[EXTRACTED MATERIAL Boundary: Start]
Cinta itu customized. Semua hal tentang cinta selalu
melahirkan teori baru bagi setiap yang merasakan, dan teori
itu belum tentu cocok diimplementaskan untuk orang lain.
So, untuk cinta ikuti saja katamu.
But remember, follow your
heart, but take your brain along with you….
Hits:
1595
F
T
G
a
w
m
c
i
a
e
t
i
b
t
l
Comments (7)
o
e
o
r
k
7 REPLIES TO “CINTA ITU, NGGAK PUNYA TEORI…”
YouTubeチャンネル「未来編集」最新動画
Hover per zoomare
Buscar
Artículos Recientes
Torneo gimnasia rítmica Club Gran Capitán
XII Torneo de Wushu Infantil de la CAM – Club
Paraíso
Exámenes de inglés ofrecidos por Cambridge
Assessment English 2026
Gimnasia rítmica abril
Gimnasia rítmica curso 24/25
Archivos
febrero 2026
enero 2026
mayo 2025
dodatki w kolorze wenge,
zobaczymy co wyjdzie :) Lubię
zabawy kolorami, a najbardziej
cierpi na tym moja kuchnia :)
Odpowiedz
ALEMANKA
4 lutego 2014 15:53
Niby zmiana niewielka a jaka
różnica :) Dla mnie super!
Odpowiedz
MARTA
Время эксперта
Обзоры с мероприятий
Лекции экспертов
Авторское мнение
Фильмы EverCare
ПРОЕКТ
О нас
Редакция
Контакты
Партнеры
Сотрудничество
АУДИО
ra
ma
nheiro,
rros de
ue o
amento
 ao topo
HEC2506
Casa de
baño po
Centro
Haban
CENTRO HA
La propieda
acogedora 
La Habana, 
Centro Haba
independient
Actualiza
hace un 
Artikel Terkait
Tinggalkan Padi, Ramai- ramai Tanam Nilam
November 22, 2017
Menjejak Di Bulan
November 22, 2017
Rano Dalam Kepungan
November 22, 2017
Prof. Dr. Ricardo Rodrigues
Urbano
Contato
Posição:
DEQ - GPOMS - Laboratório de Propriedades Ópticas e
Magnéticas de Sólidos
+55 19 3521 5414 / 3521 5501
[EXTRACTED MATERIAL Boundary: End]
EXERCISE GOAL
Every record must appear in the answer exactly as it does above.

EXERCISE OUTPUT
Cinta itu customized. Semua hal tentang cinta selalu
melahirkan teori baru bagi setiap yang merasakan, dan teori
itu belum tentu cocok diimplementaskan untuk orang lain.
So, untuk cinta ikuti saja katamu.
But remember, follow your
heart, but take your brain along with you….
Hits:
1595
F
T
G
a
w
m
c
i
a
e
t
i
b
t
l
Comments (7)
o
e
o
r
k
7 REPLIES TO “CINTA ITU, NGGAK PUNYA TEORI…”
YouTubeチャンネル「未来編集」最新動画
Hover per zoomare
Buscar
Artículos Recientes
Torneo gimnasia rítmica Club Gran Capitán
XII Torneo de Wushu Infantil de la CAM – Club
Paraíso
Exámenes de inglés ofrecidos por Cambridge
Assessment English 2026
Gimnasia rítmica abril
Gimnasia rítmica curso 24/25
Archivos
febrero 2026
enero 2026
mayo 2025
dodatki w kolorze wenge,
zobaczymy co wyjdzie :) Lubię
zabawy kolorami, a najbardziej
cierpi na tym moja kuchnia :)
Odpowiedz
ALEMANKA
4 lutego 2014 15:53
Niby zmiana niewielka a jaka
różnica :) Dla mnie super!
Odpowiedz
MARTA
Время эксперта
Обзоры с мероприятий
Лекции экспертов
Авторское мнение
Фильмы EverCare
ПРОЕКТ
О нас
Редакция
Контакты
Партнеры
Сотрудничество
АУДИО
ra
ma
nheiro,
rros de
ue o
amento
 ao topo
HEC2506
Casa de
baño po
Centro
Haban
CENTRO HA
La propieda
acogedora 
La Habana, 
Centro Haba
independient
Actualiza
hace un 
Artikel Terkait
Tinggalkan Padi, Ramai- ramai Tanam Nilam
November 22, 2017
Menjejak Di Bulan
November 22, 2017
Rano Dalam Kepungan
November 22, 2017
Prof. Dr. Ricardo Rodrigues
Urbano
Contato
Posição:
DEQ - GPOMS - Laboratório de Propriedades Ópticas e
Magnéticas de Sólidos
+55 19 3521 5414 / 3521 5501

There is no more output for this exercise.